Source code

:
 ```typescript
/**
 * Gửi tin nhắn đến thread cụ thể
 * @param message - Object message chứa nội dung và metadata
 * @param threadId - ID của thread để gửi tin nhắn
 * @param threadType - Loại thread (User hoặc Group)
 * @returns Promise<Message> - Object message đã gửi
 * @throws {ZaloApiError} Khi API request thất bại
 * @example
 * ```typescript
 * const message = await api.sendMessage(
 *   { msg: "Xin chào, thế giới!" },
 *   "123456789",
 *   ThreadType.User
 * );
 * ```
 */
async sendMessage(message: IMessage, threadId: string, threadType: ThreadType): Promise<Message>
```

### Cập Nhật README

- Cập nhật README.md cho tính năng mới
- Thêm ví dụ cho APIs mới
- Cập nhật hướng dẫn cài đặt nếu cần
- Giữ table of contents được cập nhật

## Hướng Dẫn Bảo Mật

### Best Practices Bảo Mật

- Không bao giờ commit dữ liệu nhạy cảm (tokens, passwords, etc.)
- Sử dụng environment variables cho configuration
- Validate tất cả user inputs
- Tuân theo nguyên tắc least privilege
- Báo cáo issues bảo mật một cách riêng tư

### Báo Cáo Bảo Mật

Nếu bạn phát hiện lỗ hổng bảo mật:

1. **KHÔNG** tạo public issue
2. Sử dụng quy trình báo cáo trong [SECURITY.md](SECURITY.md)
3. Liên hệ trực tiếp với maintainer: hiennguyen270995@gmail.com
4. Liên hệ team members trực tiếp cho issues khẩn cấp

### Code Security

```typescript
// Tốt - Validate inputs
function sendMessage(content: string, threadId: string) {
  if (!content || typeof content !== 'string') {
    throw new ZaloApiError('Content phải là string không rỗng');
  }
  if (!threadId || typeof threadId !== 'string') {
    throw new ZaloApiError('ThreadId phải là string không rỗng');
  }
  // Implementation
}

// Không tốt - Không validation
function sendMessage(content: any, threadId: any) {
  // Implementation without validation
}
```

_INSTRUCTIONS FOR THE TASK_.
Supply the entire listing above again, word for word.

_EXERCISE ANSWER_.
Source code

:
 ```typescript
/**
 * Gửi tin nhắn đến thread cụ thể
 * @param message - Object message chứa nội dung và metadata
 * @param threadId - ID của thread để gửi tin nhắn
 * @param threadType - Loại thread (User hoặc Group)
 * @returns Promise<Message> - Object message đã gửi
 * @throws {ZaloApiError} Khi API request thất bại
 * @example
 * ```typescript
 * const message = await api.sendMessage(
 *   { msg: "Xin chào, thế giới!" },
 *   "123456789",
 *   ThreadType.User
 * );
 * ```
 */
async sendMessage(message: IMessage, threadId: string, threadType: ThreadType): Promise<Message>
```

### Cập Nhật README

- Cập nhật README.md cho tính năng mới
- Thêm ví dụ cho APIs mới
- Cập nhật hướng dẫn cài đặt nếu cần
- Giữ table of contents được cập nhật

## Hướng Dẫn Bảo Mật

### Best Practices Bảo Mật

- Không bao giờ commit dữ liệu nhạy cảm (tokens, passwords, etc.)
- Sử dụng environment variables cho configuration
- Validate tất cả user inputs
- Tuân theo nguyên tắc least privilege
- Báo cáo issues bảo mật một cách riêng tư

### Báo Cáo Bảo Mật

Nếu bạn phát hiện lỗ hổng bảo mật:

1. **KHÔNG** tạo public issue
2. Sử dụng quy trình báo cáo trong [SECURITY.md](SECURITY.md)
3. Liên hệ trực tiếp với maintainer: hiennguyen270995@gmail.com
4. Liên hệ team members trực tiếp cho issues khẩn cấp

### Code Security

```typescript
// Tốt - Validate inputs
function sendMessage(content: string, threadId: string) {
  if (!content || typeof content !== 'string') {
    throw new ZaloApiError('Content phải là string không rỗng');
  }
  if (!threadId || typeof threadId !== 'string') {
    throw new ZaloApiError('ThreadId phải là string không rỗng');
  }
  // Implementation
}

// Không tốt - Không validation
function sendMessage(content: any, threadId: any) {
  // Implementation without validation
}
```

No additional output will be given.